The rainy weather had us playing Trivial Pursuit and I was watching some Netflix shows I downloaded and reading a book and magazines. I never make time for magazines anymore, but being off grid, where there is no signal at all, is great to read and flip through a stack of magazines.

Finally on our second night, the clouds parted for a few hours so we could have a fire and sit outside. Jeff brought a full garbage can of scrap lumber from his garage projects that started the fire quite nicely!

The river was high and swift and dark, so we didn’t get to fish, like we like to at this spot.

The mosquitos were fierce though, but burning a mosquito coil kept them tamed.

Soon the clouds rolled over again from the Tombstone range and the rain started.

Our camper is so perfect. We love everything about it. Well, maybe except for the mattress. It’s a nice mattress, but we are so used to our foam mattress. This one is so hard we both kept flipping all night to relieve the pain in our hips. We just may have to order an RV size bed in a box for the camper too.

And I’ll admit it, we did the first night without the furnace, but we caved the next day and had it on during the day and at night. Outside may have been about 6 C / 43 F. Sure it was summer, but this is not a place that gets too warm. In fact there is still snow around in the shady spots, and up on the peaks.

We ate like kings. What is it about camping? We had so much food, and good food. It’s fun to prepare it in a little kitchen and serve it on our little dinette. We had strawberries and whipped cream with our breakfast, grapes, vegetables and dip, and even a strawberry rhubarb pie! Jeff cooked steaks on our portable outdoor barbeque and I made some rice and beans on the stove.

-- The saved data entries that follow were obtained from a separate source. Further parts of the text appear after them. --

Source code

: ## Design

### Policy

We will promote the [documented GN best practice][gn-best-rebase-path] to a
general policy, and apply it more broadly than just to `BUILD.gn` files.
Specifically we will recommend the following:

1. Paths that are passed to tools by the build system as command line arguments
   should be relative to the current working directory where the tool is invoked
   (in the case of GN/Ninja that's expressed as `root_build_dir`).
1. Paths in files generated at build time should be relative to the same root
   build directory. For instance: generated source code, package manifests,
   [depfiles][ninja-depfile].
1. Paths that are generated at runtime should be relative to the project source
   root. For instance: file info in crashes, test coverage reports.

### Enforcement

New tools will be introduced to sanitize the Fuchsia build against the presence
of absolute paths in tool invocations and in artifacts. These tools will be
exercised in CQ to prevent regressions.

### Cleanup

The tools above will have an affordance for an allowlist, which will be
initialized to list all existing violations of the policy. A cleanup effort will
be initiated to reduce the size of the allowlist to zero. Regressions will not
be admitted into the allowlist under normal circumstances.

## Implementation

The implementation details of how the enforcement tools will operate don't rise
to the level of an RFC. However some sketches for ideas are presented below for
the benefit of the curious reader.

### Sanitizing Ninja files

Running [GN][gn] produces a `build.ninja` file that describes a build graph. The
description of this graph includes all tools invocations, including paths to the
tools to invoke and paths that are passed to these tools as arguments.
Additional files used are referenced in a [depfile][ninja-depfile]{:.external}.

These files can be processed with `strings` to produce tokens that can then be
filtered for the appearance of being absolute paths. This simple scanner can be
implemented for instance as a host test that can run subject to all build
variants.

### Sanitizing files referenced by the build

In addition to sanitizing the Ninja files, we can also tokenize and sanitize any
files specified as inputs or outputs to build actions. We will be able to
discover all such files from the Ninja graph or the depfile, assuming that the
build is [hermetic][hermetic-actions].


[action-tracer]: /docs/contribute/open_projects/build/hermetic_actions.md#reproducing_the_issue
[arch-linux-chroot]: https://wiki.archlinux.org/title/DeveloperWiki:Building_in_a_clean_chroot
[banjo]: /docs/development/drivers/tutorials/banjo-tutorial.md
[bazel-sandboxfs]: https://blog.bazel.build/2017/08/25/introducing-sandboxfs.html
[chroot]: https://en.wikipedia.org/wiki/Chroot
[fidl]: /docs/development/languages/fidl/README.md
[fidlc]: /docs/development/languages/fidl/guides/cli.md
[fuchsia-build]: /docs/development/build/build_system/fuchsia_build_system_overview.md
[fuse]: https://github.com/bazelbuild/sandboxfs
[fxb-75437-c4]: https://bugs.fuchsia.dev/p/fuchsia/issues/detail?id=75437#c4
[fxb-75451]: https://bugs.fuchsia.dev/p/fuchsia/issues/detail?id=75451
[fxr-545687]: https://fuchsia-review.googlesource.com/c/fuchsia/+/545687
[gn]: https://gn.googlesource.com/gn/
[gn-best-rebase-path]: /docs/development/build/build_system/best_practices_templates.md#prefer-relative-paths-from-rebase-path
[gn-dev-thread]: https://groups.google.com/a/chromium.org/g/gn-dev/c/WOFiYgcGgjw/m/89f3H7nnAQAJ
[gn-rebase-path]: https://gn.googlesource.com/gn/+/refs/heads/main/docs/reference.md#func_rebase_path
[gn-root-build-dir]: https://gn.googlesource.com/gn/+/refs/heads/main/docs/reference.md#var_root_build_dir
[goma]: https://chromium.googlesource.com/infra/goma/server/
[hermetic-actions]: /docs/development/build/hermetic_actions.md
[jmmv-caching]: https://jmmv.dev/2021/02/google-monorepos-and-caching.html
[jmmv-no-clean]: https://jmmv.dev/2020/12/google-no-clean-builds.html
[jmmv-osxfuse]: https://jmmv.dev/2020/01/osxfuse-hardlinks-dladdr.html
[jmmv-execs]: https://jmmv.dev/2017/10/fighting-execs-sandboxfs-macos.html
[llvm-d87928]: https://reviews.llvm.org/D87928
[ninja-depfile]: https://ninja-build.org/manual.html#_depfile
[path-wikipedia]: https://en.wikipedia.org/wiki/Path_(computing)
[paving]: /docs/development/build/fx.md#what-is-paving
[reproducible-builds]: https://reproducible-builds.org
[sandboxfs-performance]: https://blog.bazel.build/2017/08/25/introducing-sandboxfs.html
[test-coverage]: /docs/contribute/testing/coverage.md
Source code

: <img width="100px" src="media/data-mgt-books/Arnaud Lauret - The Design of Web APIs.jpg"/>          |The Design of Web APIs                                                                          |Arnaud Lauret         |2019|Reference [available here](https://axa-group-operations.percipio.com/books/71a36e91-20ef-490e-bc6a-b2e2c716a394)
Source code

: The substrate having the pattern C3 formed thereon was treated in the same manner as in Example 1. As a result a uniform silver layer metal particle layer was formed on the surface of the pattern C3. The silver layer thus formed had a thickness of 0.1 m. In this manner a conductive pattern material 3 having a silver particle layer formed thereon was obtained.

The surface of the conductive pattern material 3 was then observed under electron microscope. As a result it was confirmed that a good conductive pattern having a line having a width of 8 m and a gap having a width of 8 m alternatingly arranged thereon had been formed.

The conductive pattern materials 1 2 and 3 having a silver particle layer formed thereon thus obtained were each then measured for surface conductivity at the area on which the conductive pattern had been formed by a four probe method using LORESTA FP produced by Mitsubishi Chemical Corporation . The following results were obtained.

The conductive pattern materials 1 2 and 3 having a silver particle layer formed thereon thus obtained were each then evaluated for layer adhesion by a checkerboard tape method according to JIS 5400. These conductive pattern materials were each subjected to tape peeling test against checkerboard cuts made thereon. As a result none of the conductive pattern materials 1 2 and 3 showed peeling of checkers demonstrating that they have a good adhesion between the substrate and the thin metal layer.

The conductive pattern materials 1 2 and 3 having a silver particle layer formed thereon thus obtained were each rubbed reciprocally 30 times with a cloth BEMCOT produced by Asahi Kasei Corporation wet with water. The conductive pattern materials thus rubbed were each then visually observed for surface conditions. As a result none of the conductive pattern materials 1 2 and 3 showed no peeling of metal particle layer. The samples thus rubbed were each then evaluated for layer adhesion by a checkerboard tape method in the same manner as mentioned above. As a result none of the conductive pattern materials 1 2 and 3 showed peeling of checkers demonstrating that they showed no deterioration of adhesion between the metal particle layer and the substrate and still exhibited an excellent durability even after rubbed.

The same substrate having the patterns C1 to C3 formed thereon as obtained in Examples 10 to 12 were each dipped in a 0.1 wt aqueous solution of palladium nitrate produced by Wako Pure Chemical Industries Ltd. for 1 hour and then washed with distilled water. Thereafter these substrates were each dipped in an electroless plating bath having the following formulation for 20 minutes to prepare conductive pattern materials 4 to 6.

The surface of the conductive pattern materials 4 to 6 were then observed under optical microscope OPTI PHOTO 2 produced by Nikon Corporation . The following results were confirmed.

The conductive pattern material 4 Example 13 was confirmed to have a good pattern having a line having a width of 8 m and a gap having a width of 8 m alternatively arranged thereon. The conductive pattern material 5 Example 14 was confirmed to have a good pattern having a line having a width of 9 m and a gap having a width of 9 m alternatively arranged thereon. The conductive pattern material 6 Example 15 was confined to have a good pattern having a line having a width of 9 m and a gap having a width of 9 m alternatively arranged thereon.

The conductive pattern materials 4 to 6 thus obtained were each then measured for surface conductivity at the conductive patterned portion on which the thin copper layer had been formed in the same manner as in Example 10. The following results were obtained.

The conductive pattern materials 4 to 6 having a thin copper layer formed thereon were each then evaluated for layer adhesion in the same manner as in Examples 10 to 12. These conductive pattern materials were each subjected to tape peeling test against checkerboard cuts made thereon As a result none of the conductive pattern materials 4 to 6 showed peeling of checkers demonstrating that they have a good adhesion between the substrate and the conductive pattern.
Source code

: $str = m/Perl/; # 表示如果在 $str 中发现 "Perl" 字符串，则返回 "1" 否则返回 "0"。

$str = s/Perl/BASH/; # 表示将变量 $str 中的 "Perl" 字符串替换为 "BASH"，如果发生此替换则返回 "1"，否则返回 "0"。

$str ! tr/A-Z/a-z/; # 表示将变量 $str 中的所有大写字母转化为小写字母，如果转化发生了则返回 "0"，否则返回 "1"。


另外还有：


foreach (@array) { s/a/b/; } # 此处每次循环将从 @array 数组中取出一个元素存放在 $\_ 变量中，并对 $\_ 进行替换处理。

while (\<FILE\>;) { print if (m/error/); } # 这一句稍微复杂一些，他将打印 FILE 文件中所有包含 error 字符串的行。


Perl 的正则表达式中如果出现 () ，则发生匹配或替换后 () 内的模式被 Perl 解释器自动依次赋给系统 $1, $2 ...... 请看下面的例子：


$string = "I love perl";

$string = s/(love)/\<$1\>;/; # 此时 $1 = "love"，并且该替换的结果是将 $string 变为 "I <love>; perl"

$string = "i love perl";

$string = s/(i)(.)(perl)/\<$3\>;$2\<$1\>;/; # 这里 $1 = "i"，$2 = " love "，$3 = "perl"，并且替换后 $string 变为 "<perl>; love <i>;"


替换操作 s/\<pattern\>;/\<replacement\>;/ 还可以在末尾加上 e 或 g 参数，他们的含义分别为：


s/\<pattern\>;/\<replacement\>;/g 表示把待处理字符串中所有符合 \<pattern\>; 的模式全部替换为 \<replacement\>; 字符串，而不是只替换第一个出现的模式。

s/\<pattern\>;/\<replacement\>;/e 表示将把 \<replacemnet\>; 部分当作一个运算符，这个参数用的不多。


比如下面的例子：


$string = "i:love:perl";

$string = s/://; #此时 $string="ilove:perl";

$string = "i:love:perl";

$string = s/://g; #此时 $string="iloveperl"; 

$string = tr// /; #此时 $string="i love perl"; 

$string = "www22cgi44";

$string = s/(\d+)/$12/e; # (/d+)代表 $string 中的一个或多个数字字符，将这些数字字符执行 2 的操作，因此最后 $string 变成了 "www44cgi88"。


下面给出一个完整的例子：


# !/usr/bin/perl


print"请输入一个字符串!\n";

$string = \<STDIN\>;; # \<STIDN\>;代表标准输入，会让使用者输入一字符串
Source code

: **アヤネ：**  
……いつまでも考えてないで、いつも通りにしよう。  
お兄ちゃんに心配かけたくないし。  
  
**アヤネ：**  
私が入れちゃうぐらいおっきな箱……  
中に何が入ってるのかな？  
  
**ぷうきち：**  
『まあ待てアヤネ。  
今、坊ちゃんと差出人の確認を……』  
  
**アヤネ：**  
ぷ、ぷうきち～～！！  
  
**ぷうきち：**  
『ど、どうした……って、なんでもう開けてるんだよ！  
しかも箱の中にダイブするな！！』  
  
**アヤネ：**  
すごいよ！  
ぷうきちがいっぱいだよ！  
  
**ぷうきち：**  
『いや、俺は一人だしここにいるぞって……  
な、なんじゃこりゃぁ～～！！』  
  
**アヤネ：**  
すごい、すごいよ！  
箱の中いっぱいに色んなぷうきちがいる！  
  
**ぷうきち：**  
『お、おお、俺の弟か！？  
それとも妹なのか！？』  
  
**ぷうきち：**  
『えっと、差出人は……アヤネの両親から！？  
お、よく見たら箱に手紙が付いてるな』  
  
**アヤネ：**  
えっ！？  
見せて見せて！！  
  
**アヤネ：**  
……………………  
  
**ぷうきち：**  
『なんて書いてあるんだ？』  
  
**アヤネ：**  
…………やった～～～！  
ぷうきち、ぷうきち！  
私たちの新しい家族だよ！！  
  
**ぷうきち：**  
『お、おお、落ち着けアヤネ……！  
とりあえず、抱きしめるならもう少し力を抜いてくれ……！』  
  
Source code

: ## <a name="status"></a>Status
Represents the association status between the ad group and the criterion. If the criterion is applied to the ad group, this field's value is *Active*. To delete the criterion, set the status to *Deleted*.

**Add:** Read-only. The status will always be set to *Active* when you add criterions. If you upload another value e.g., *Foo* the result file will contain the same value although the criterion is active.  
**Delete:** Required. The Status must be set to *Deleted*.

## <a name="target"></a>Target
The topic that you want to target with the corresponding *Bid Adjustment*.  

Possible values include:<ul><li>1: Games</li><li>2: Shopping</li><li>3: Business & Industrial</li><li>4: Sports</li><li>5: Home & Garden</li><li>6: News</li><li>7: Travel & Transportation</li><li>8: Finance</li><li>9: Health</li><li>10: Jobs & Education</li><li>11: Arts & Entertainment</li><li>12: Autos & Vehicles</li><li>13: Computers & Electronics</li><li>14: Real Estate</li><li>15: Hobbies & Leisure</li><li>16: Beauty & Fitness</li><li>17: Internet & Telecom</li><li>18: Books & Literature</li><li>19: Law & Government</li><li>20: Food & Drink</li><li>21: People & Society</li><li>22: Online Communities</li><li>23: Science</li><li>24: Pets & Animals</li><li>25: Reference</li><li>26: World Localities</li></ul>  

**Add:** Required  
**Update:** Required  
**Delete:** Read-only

We had a second fire after the rain passed, and hauled out our lawnchairs, mosquito coil, and a couple beers.

By Friday morning Jeff was just too bored. He couldn’t fish, it kept raining, he had no Netflix downloaded, no TV or radio, he had read all the magazines, and the manual for his new ATV, and wanted to get back to town to go for a spin.

So we packed up camp and reorganized the trailer, keeping it loaded with everything but clothes, the food in the fridge, and fresh towels, so we can quickly depart for a couple more short camping trips this year. We didn’t get to do our 6 week southern USA trip this spring, and even Alaska is out of the question this summer with the international border still closed to tourists. But camping around home isn’t so bad either.

It is so nice to be away from the Internet for a couple days. If you haven’t experienced it, I so highly recommend it. It is so peaceful to just shut off all the noise, distraction, news, anger, and all the voices. I often think of people I wish would take a time out, and what it would be like to bring them up here for an adventure.

When we got home, Jeff fired up the pressure washer so we could wash the Dempster dirt off the camper.

We dumped the tanks, drained the fresh water, turned off the propane for the fridge and parked it again until next time.

Hank is sleeping it off (on my pillow for some reason) and Sally was so happy we were home again, she jumped up to watch TV with me while Jeff headed out on his new quad.

Now we’re heading into my very last week of my sabbatical before I return to work. I haven’t looked at anything at work at all. Not once. I’ve been completely disconnected. I bet I’ll have a few emails and Slack notifications waiting for me! Until then, I have a week left to explore!